Community Pharmacy

McCabes Pharmacy focus on Digital Health

The Covid-19 pandemic has reminded everyone that pharmacies are an integral part of our communities. Marina Timotijevic, Marketing Manager of McCabes Pharmacy group of 27 pharmacies, talks about how the pandemic has accelerated digital healthcare strategies that make customer relationships even stronger.

We have always been an innovative pharmacy and very invested in the concept of digital healthcare. As we emerge into the ‘new normal’, initiatives we took during lockdown will evolve into longer term plans, like a digital prescription service and video consultations, all developed in response to customer needs during the height of lockdown.

While every retailer has struggled with the consequences of Covid-19, it poses a particular challenge for a pharmacy chain like McCabes Pharmacy. We pride ourselves on being part of our communities and have a unique relationship with our customers. People come into us on a weekly basis, so there is a real and meaningful connection between patients and our pharmacists. If we haven’t seen or heard from someone for a while, we will ring them up to check how they are. As a consequence we made thousands of telephone calls to our patients in the months of March and April.

Perhaps because of our elderly customer demographic, the telephone is still a favourite method of communication. During Covid-19, our pharmacists were spending more time on the phone to patients, particularly if they were elderly or immune compromised and more prone to infection. If they didn’t want to come in to pick up their medication, we’d ask if there was someone who could do it for them, or we’d make sure they knew we could deliver it directly.

Because the level of phone calls increased dramatically and our phone system struggled to handle the volume, we are now in the process of rolling out 3Connect across all our outlets. We will use it to redirect calls to mobiles or other fixed phones, and we’ll be much better prepared to handle a second wave if it ever comes. We are clear that the telephone will remain a very important channel for our customer demographic. Other changes, however, are focused on expanding digital channels.

More click-and-collect

The health profile of many of our customers, often elderly with pre-existing conditions, meant that we were highly compliant with Government guidelines during the height of the pandemic.
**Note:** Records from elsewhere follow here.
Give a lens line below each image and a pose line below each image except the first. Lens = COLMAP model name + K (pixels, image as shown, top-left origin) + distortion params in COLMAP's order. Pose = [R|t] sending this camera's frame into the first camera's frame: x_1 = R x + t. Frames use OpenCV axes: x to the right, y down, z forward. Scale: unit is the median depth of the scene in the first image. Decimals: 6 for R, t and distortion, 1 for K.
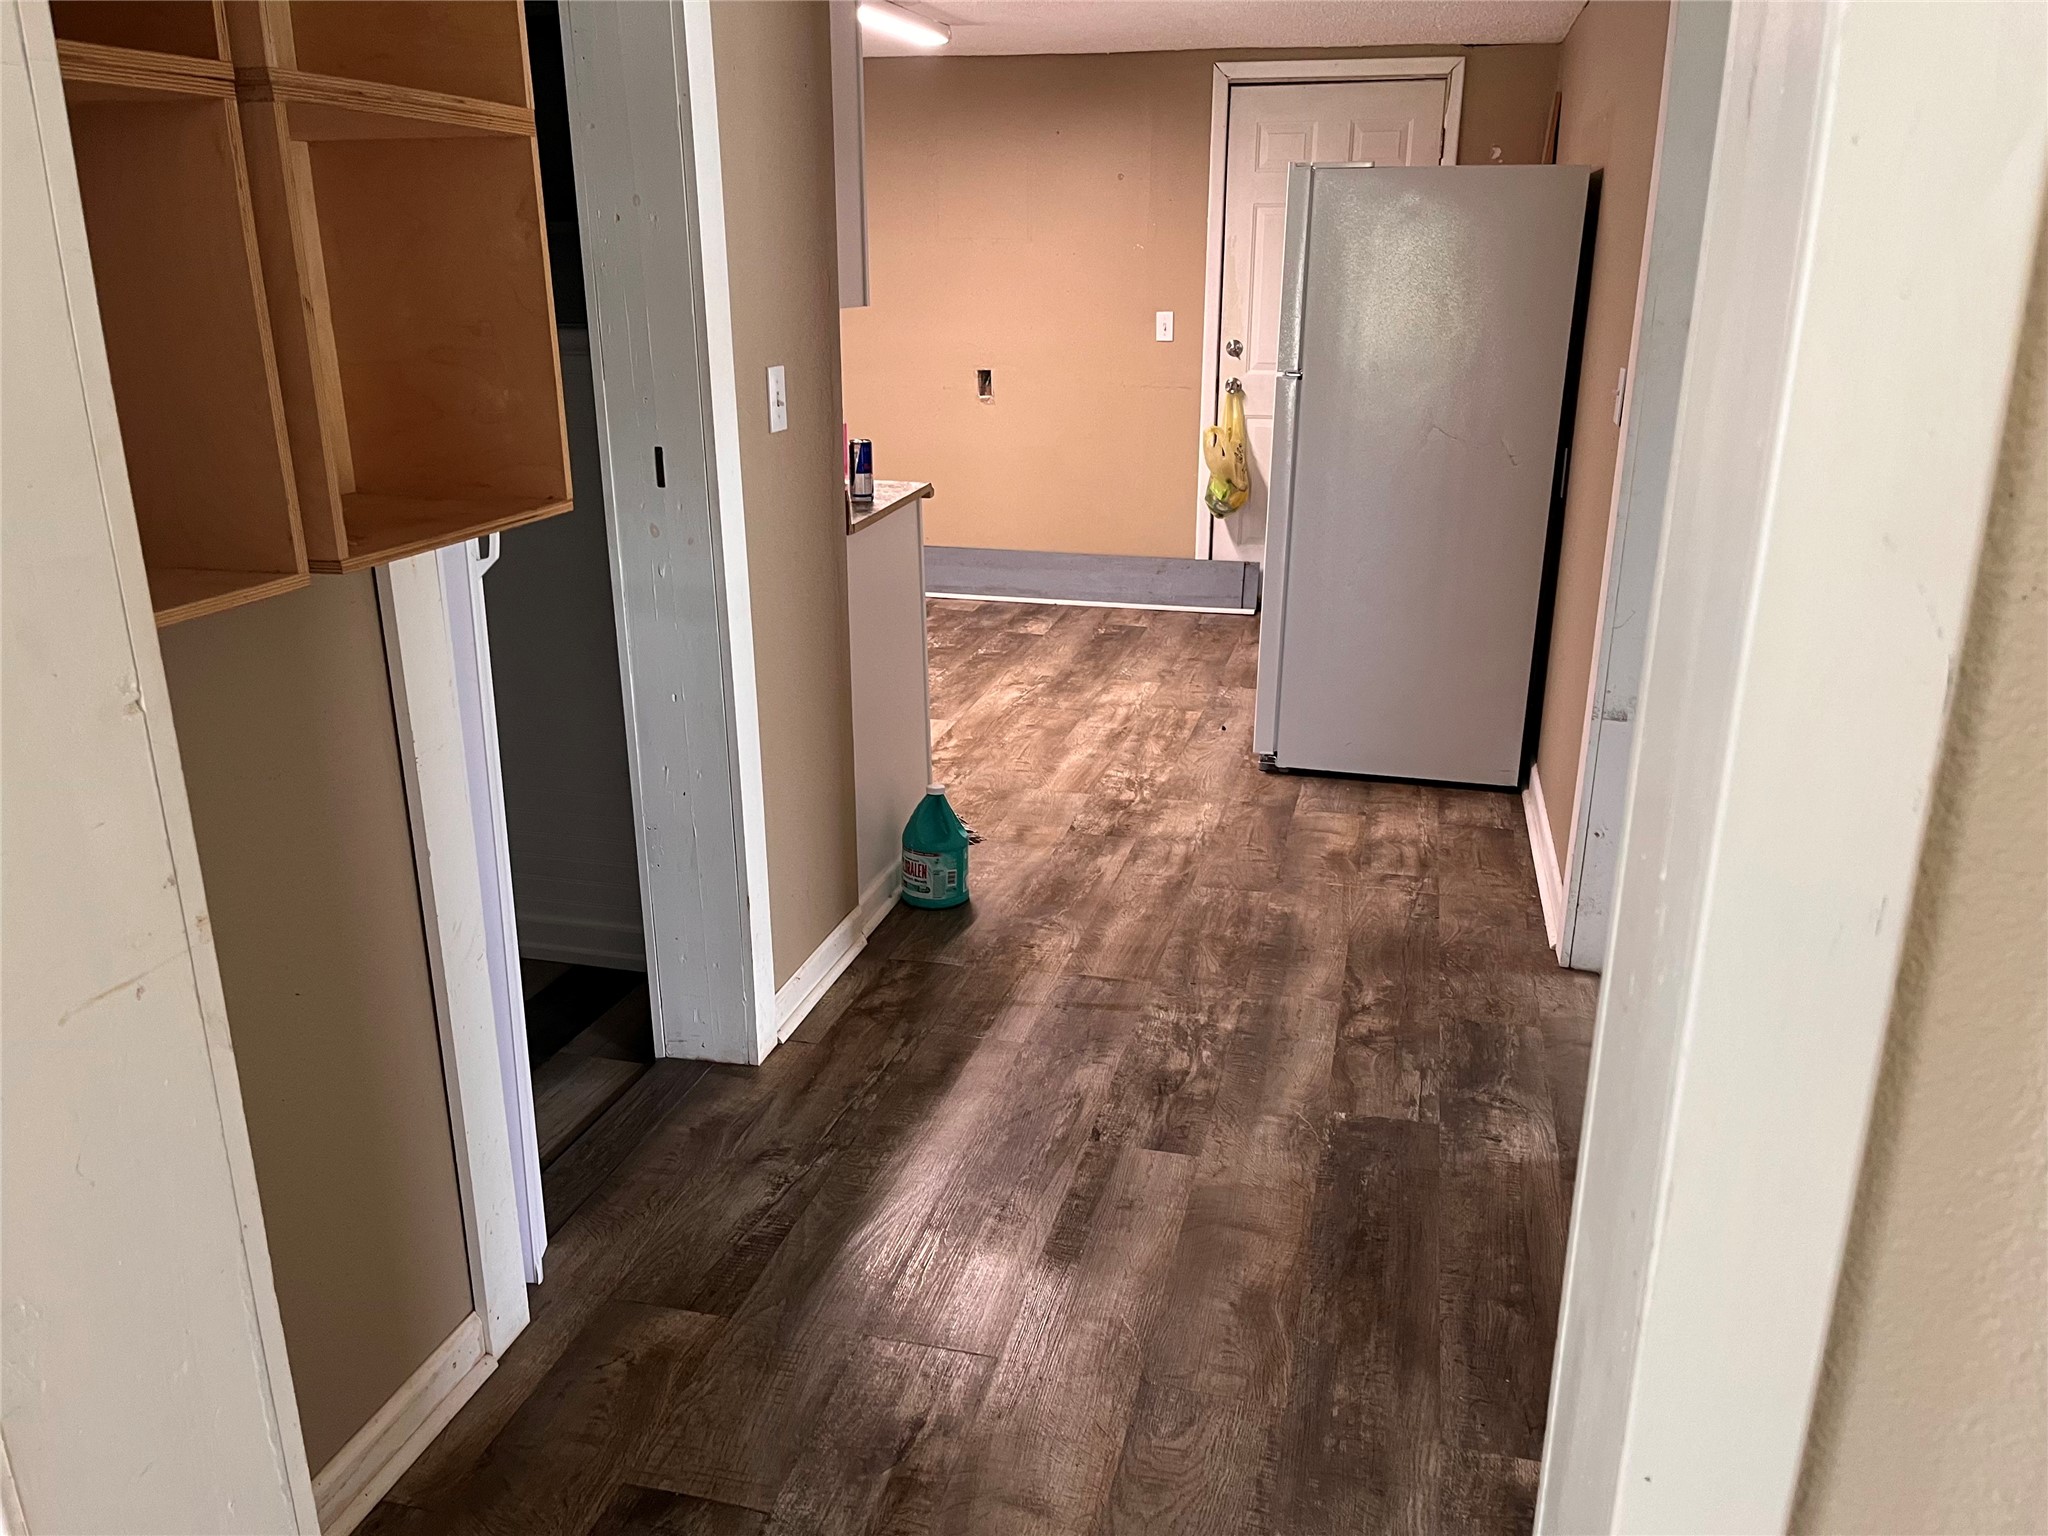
lens RADIAL K [[1552.3, 0, 1030.3], [0, 1552.3, 776.7], [0, 0, 1]] dist [0.064896, -0.081903]
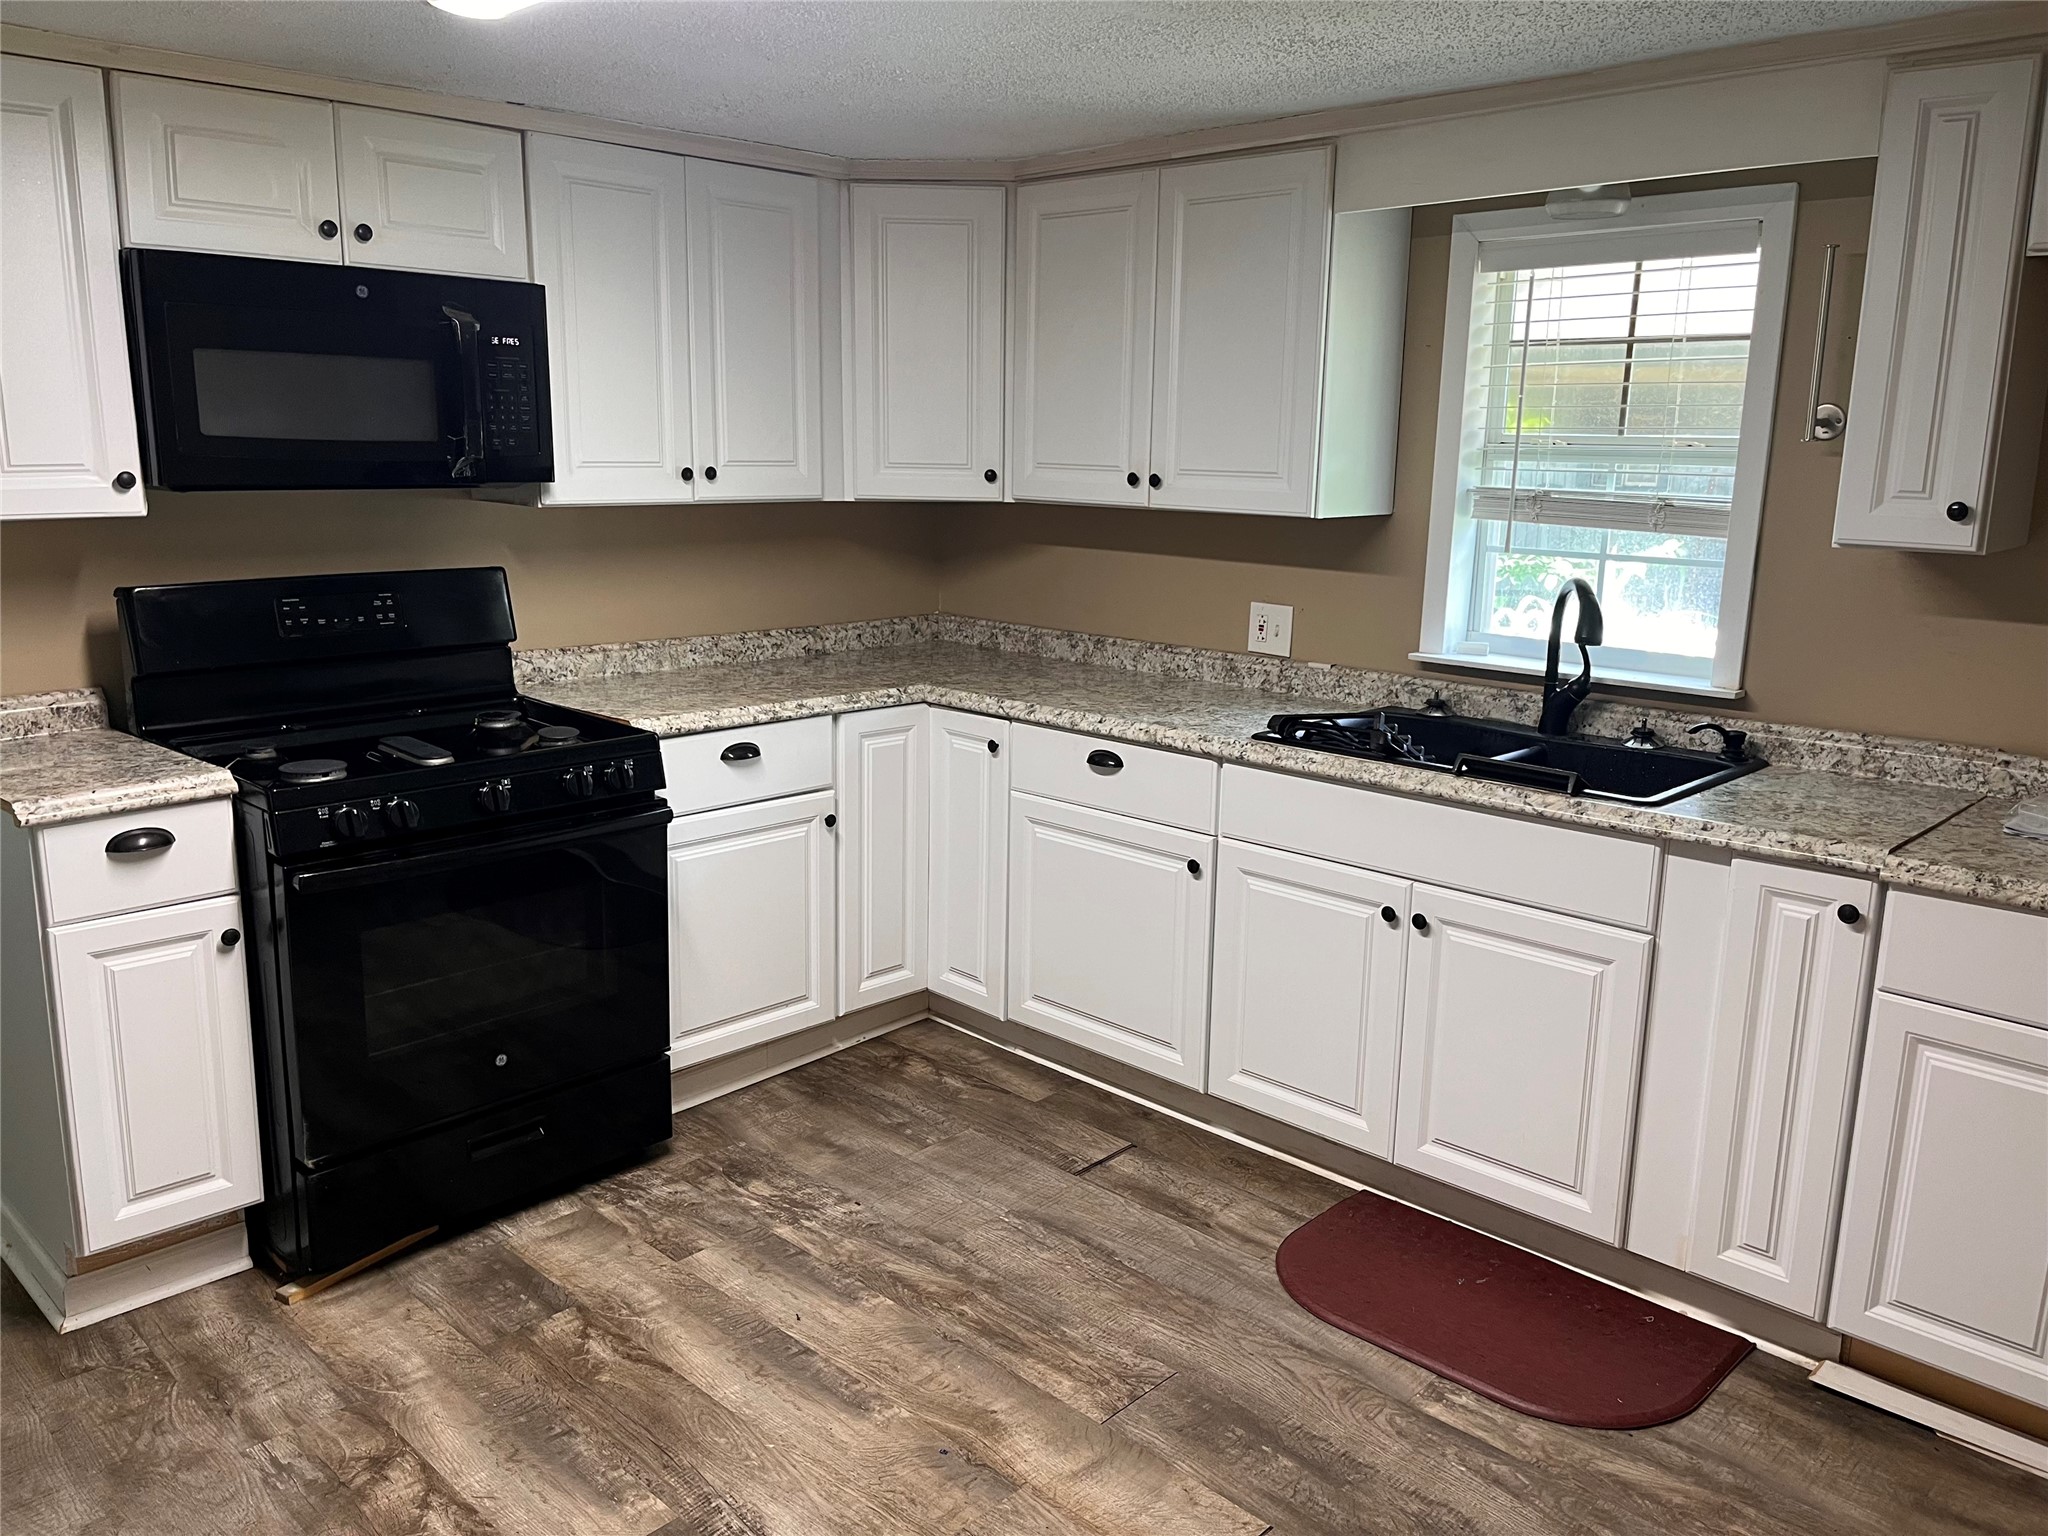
lens RADIAL K [[1552.3, 0, 1043.2], [0, 1552.3, 775.3], [0, 0, 1]] dist [0.064896, -0.081903]
pose [[-0.493585, 0.180828, -0.850691, 0.215975], [-0.295825, 0.884913, 0.359745, -0.437979], [0.817840, 0.429220, -0.383286, 1.251189]]
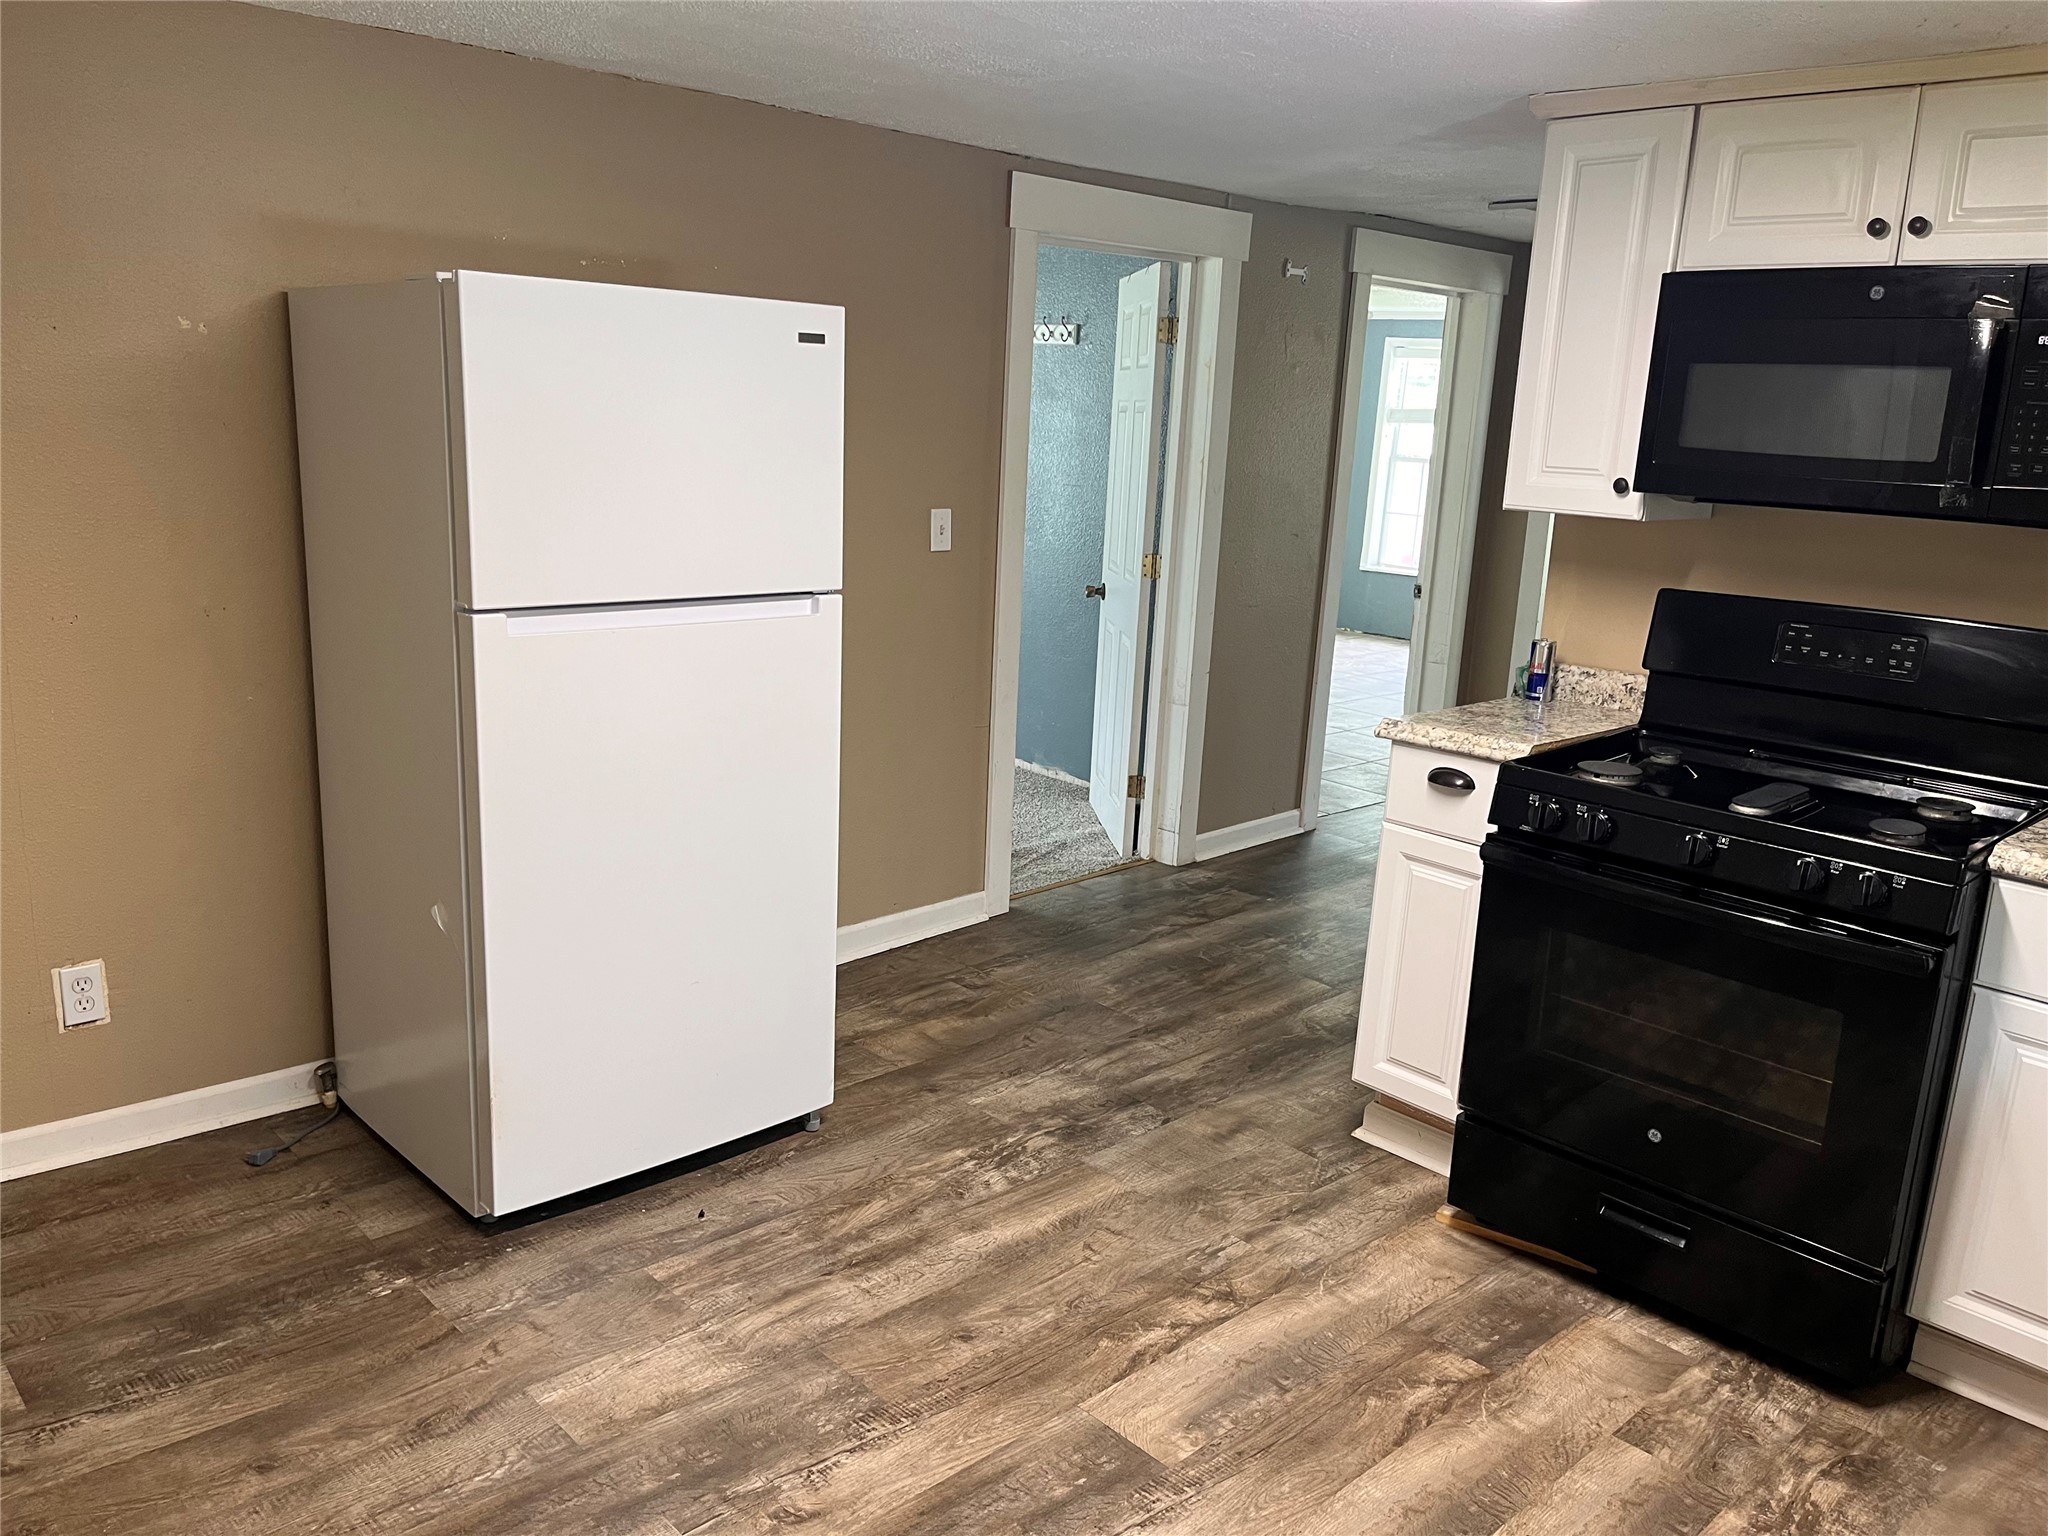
lens RADIAL K [[1552.3, 0, 1013.5], [0, 1552.3, 759.5], [0, 0, 1]] dist [0.064896, -0.081903]
pose [[-0.837161, -0.156886, 0.523974, -0.266927], [0.134360, 0.869639, 0.475052, -0.465371], [-0.530197, 0.468096, -0.706949, 1.341211]]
Pharmacies were classed as an essential service and our outlets stayed open, and were made safe with social distancing rules, protective screens and sanitation points. All pharmacy staff wear face masks and sanitise their hands before and after each customer.

As a direct consequence of Covid-19, our click-and-collect service has been extended to all 27 of our pharmacies across Ireland. At the same time, we made a provision for people who were uncomfortable about entering a store. Reserved parking places were organised where our staff could hand over their prescriptions.

Increased online interaction

A lasting legacy of the pandemic will be a change in customer expectations and an increased reliance on digital services. We saw first-hand how people took to more online shopping with a spike in our website sales during lockdown.

We increased online availability of stock, putting some items on the website for the first time, and allocated extra staff to handle increased demand in our warehouse and for online support. Revenue has dropped off since the town main streets have reopened but online sales are still significantly up on what they were before. eCommerce has more than proved its worth and will be something we continue to invest in going forward.

An online pharmacist chat service has always been available to our customers but became much more popular during the height of Covid-19 lockdown. We created a rota system and made additional pharmacists available to answer questions from customers. It’s a great example of how digital can enable close human interaction when face-to-face isn’t possible.

What were critical services during the pandemic – click and collect, online shopping and online chats – are now a more important part of our business. Digital innovations across the sector, like GP’s using the HSE’s national Healthmail service to email rather than fax prescriptions to pharmacies, may never go back. And our own plan for introducing a digital prescription service has been stepped up.

Learning lessons from Covid-19

One consequence of the pandemic is how it has accelerated our digital healthcare strategy. The worst thing you can do in a crisis is bury your head in the sand and wait for it to go away; the best response is to take action and be proactive.

We did not have the luxury of learning from other businesses at the beginning of the pandemic in March and we were very much on the frontline of having to adapt incredibly quickly. By following instincts informed by close customer relationships and accelerating digital strategies that were already in place, we were able to rise to the challenge.

My biggest advice to other businesses would be to recognise how customer needs can change and the importance of adapting your business model to follow them. If you don’t, you might not survive. The pandemic has proved that. My message to customers is to please support your local Irish retailer. We have seen how important a sense of community can be and how shops of every kind are a valued part of it.